Naquela época, fazia quase três décadas que a Revolta dos Alfaiates ocorreu, um período de grandes transformações políticas para o estado. Além disso, os senhores de Engenho temiam o surgimento de um partido formado por negros, algo que poderia ser alimentado pelo os mesmos exemplos da Revolução do Haiti (1791-1804), na qual pessoas negras escravizadas se rebelaram e proclamaram a independência. O regime escravista considerava que algum “espírito mal intencionado” poderia transformar Salvador em uma "anarquia".
Para apavorar ainda mais os escravocratas, 280 escravos recusaram a indicação de um novo feitor, na cidade berço do nascimento de Maria Felipa. Reclamando de que não eram atendidos, o assassinaram a sangue frio, o que elevou as suspeitas sobre haver uma organização política que organizou a revolta. Como castigo, as tropas lusitanas mataram 32 negros.
A notícia do rastro de mortes deixado pelos portugueses contra participantes dos movimentos independentistas em Salvador, já chegava até os habitantes de Itaparica. A tradição oral ainda diz que, um impressor de identidade desconhecida, com muita esperteza e estratégia, apurou informações militares através do editor português Inácio José de Macedo, que era contrário à emancipação. Sendo assim, alertou às autoridades itaparicanas da iminência de uma investida militar contra a ilha.
Atenta aos sinais, a guerra já era uma realidade para Maria Felipa. Ela logo se alistou como voluntária na campanha pela Independência, que reunia indivíduos de etnias africanas e indígenas, além de portugueses simpáticos ao movimento.
A heroína ficou logo conhecida na região por liderar mulheres vigilantes conhecidas como “vedetas”, que ficavam às margens do litoral espionando a movimentação das caravelas portuguesas ao redor da ilha. Elas armavam trincheiras, captavam informações, cuidavam dos soldados brasileiros feridos e ajudavam na distribuição de alimentos.

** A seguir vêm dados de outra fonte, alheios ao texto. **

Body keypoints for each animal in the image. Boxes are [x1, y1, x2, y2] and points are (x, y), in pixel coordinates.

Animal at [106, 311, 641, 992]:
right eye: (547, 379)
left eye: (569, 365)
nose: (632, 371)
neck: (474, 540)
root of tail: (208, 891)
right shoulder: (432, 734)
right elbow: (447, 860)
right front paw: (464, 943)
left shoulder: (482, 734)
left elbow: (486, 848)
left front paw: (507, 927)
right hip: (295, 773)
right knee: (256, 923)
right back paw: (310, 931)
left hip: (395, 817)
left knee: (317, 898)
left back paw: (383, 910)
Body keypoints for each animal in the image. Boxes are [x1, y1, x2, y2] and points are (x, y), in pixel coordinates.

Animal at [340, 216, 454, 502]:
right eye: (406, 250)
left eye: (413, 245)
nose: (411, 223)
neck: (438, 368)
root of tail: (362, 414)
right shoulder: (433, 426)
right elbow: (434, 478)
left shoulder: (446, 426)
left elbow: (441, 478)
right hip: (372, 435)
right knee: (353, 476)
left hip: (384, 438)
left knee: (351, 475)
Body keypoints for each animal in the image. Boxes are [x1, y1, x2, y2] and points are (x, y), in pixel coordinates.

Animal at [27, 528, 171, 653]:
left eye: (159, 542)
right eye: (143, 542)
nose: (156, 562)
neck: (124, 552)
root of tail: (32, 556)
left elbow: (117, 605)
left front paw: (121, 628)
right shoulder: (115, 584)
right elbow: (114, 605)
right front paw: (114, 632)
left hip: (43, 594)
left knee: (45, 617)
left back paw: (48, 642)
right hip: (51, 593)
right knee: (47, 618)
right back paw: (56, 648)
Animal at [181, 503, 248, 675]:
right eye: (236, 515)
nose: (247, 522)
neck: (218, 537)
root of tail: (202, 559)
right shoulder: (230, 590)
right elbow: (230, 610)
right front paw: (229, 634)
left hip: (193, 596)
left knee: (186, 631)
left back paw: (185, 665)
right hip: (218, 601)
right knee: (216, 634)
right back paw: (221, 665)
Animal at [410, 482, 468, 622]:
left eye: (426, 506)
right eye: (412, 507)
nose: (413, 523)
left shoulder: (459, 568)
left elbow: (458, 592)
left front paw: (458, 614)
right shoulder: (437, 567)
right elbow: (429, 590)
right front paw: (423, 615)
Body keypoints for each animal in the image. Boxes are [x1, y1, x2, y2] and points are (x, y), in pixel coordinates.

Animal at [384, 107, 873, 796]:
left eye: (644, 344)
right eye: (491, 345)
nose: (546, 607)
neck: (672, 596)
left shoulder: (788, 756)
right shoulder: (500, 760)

No dia 7 de janeiro de 1823, Maria Felipa entrou em seu primeiro combate direto contra os invasores. Como forma de resistência, ela e suas companheiras usaram a planta cansação para agredir violentamente os soldados portugueses. A erva urticante que produz uma coceira intensa e que, com golpes vigorosamente desferidos contra o corpo, produz queimaduras dolorosas. Populares contam através de obras biográficas, que as mulheres antes do conflito, "dançaram na praia de forma insinuante" ao ponto de atraírem os inimigos, que ao se aproximarem, foram atacados com o molho da planta.
Outro momento muito conhecido entre os baianos, é o incêndio de 42 embarcações da frota de Madeira de Melo, o famoso general português que queria dominar a ilha e controlar a guerra na região da Baía de Todos os Santos. As biografias afirmam que Maria Felipa e suas vedetas entraram em um acampamento do exército lusitano, atearam fogo nas caravelas, e conseguiram promover baixas de comandados no exército inimigo.
Entre a história acadêmica e a história oral de um povo, Maria Felipa tornou-se uma liderança popular e um símbolo da participação feminina em um dos momentos mais importantes da história brasileira. Além disso, conseguiu engrandecer as lutas no estado da Bahia e dizer para as gerações seguintes que a resiliência e a força feminina sempre serão fundamentais para as conquistas de direitos.